▸ PROBLEM DESCRIPTION
Begin with the first line of the entries below. Copy each line exactly, stopping after the one that contains "analysis of prostate".

▸ RECORDS FOR PROCESSING
--------------------------------
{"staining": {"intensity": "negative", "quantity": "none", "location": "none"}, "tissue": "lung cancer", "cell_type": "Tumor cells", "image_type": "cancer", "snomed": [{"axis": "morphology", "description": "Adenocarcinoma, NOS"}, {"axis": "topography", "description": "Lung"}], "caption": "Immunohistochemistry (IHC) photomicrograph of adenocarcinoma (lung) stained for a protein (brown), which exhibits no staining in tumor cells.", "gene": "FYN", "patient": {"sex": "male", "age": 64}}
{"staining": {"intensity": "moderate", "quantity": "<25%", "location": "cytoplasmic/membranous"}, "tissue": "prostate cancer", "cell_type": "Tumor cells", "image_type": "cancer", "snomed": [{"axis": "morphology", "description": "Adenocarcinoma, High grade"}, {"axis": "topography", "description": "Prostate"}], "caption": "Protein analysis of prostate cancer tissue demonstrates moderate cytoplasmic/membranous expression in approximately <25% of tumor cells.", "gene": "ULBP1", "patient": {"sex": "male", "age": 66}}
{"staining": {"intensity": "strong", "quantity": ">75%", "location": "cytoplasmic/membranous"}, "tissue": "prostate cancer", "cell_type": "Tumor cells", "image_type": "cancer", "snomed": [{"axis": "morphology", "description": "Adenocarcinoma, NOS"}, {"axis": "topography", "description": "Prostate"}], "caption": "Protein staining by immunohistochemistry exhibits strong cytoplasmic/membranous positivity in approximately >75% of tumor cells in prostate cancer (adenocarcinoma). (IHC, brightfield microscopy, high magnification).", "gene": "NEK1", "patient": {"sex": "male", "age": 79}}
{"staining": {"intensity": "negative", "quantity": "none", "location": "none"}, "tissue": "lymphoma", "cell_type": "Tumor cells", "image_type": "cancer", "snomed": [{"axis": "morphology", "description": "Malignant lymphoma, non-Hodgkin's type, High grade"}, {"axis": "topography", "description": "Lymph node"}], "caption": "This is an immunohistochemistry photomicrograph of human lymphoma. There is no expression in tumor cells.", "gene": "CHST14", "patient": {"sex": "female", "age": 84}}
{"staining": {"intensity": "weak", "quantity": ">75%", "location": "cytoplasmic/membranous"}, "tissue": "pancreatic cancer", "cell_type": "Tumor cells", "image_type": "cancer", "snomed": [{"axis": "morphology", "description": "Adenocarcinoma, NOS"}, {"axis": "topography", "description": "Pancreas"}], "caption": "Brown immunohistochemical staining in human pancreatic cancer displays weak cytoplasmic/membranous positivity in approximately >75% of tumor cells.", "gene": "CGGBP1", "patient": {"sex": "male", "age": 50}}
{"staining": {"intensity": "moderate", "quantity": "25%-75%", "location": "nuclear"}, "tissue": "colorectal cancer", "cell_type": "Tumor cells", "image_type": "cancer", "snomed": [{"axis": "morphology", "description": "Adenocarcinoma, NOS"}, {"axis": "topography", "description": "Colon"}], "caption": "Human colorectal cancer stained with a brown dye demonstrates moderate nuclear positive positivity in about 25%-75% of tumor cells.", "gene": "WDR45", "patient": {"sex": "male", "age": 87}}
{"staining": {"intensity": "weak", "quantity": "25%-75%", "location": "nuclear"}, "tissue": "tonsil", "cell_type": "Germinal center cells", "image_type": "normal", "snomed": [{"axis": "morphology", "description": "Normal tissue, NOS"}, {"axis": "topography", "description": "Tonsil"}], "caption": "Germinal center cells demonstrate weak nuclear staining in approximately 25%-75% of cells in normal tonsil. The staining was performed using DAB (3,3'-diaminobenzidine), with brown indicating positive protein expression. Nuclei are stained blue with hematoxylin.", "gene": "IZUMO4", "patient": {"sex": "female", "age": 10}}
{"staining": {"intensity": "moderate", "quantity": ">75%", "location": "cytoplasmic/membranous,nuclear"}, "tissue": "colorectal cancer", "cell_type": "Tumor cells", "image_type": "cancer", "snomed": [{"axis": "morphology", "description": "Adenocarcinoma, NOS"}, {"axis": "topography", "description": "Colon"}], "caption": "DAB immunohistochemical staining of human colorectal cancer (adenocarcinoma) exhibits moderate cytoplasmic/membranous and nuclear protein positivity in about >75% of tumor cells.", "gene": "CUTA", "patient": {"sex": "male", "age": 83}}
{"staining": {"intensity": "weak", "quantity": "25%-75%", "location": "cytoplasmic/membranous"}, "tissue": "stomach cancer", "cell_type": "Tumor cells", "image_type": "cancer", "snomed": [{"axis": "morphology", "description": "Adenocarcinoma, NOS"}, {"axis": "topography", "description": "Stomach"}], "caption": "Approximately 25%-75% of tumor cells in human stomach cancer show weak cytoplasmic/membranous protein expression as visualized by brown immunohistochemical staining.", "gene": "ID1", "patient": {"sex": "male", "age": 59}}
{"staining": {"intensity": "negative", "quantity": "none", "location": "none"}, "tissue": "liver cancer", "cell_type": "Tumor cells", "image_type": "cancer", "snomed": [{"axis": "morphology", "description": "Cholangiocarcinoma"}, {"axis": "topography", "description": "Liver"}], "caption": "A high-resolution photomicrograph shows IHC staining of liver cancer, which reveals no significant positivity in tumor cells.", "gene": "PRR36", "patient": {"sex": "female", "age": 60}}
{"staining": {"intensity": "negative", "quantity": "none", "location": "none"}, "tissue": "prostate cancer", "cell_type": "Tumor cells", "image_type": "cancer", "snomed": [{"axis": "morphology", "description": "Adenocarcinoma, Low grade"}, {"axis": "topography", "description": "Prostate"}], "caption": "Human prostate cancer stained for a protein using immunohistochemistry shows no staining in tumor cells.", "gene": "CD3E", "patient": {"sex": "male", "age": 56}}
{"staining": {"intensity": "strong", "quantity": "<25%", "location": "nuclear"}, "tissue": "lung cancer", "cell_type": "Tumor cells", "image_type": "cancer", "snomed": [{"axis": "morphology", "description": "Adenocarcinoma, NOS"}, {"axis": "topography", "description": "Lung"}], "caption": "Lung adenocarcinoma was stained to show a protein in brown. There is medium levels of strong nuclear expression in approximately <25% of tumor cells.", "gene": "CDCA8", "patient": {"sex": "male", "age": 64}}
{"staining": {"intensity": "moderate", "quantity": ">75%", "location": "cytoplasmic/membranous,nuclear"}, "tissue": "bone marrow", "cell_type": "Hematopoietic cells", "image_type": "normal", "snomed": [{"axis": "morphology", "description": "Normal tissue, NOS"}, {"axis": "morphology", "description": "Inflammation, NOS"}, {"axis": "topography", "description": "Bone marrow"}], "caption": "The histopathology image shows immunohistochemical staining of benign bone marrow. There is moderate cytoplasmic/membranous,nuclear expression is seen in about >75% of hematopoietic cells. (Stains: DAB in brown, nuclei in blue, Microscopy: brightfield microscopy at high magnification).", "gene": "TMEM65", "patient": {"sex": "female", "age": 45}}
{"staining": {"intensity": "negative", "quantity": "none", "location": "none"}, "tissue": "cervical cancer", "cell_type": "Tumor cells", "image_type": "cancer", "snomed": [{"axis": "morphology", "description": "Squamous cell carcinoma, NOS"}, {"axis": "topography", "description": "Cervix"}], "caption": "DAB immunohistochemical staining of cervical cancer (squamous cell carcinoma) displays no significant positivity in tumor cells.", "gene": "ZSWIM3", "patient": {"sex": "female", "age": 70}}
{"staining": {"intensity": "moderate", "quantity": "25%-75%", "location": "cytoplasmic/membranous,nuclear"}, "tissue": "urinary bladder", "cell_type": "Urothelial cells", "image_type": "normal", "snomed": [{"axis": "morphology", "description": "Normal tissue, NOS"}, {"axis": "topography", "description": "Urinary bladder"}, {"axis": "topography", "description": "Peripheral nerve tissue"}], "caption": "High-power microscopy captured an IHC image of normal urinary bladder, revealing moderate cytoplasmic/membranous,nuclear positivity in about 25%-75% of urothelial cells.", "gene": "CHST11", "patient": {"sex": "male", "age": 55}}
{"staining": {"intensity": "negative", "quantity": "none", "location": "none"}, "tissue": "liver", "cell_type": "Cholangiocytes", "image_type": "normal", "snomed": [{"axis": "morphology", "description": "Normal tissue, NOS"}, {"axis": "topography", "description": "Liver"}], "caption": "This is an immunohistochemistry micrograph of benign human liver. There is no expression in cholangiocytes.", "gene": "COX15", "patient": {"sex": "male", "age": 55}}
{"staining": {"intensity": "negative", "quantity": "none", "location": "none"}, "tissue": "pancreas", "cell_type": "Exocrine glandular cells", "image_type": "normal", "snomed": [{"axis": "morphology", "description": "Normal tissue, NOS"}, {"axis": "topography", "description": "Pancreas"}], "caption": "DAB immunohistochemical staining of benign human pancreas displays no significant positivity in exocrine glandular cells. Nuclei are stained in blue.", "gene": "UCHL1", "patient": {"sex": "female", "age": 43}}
--------------------------------
▸ TASK ANSWER
{"staining": {"intensity": "negative", "quantity": "none", "location": "none"}, "tissue": "lung cancer", "cell_type": "Tumor cells", "image_type": "cancer", "snomed": [{"axis": "morphology", "description": "Adenocarcinoma, NOS"}, {"axis": "topography", "description": "Lung"}], "caption": "Immunohistochemistry (IHC) photomicrograph of adenocarcinoma (lung) stained for a protein (brown), which exhibits no staining in tumor cells.", "gene": "FYN", "patient": {"sex": "male", "age": 64}}
{"staining": {"intensity": "moderate", "quantity": "<25%", "location": "cytoplasmic/membranous"}, "tissue": "prostate cancer", "cell_type": "Tumor cells", "image_type": "cancer", "snomed": [{"axis": "morphology", "description": "Adenocarcinoma, High grade"}, {"axis": "topography", "description": "Prostate"}], "caption": "Protein analysis of prostate cancer tissue demonstrates moderate cytoplasmic/membranous expression in approximately <25% of tumor cells.", "gene": "ULBP1", "patient": {"sex": "male", "age": 66}}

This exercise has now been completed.